Released December 21st, 2025

Added

  • Global, per-connection, and per-source configuration system for extensive customization (bitrate, channels, volume, etc.).
  • MEMORY/DISK buffer modes for audio playback. Details below.
  • VoiceClient now automatically cleans up when signalled by hikari (stopping/closing).

Changed

  • FFmpeg blocksize changed from default 8 KB to 32 KB to reduce I/O overhead and improve streaming stability.
  • ~AudioSource implementations refactored and cleaned up.

Fixed

  • Added guard to internal voice gateway packet receiver in the case that the websocket doesn't exist anymore.

Audio Buffer System Implementation

  • To further hikari-wave's goal of being modern and scalable, we have decided to implement a custom audio buffering system.
  • This system, by configuration, will allow developers to decide how much RAM the audio system will use.
  • The system allows developers to set the buffer mode, either MEMORY (default) or DISK.
  • The MEMORY mode stores all pre-encoded audio frames (that play in the audio player) in an internal, in-memory (RAM) buffer.
  • The DISK mode stores all pre-encoded audio frames in files in the program's directory, under wavecache/<guild_id>/.
  • When using the DISK mode, developers can set how big they want these files using the buffer config in the Config object in the VoiceClient constructor, or the set_config for a desired VoiceConnection.
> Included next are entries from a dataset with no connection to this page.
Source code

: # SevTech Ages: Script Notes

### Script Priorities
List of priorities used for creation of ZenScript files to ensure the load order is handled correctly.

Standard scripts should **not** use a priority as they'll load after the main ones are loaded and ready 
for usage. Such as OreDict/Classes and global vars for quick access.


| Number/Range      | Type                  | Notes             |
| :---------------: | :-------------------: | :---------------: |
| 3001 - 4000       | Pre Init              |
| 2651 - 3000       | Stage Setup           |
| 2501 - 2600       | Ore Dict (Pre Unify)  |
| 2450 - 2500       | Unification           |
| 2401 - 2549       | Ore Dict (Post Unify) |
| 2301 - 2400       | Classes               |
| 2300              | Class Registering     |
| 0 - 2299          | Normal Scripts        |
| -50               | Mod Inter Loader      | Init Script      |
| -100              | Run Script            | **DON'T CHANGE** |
The duration option decides how many seconds of frames get stored in each file.
  • When benchmarking with our newest FFmpeg process-pooling system, 100 active audio sessions would take ~250 MB of RAM (buffer audio alone). To further our scaling capability, and developer experience, we wanted a more efficient and cost-effective solution.
  • We understand most Discord voice bots will be private, so either they'll be self-hosted on personal computers or hosted on cheap VPSes/servers.
  • This gives the option to dwindle RAM usage down to 4-8 KB/audio source all the way up to 3-5 MB/audio source, depending on mode and implementation, with tradeoffs of RAM usage to disk space - for a grand total usage anywhere from 50 MB to 300-500 MB of total RAM usage, including FFmpeg processes.
  • The default profile is MEMORY, as it's expected behavior from most voice libraries, but developers have the easy option to configure otherwise.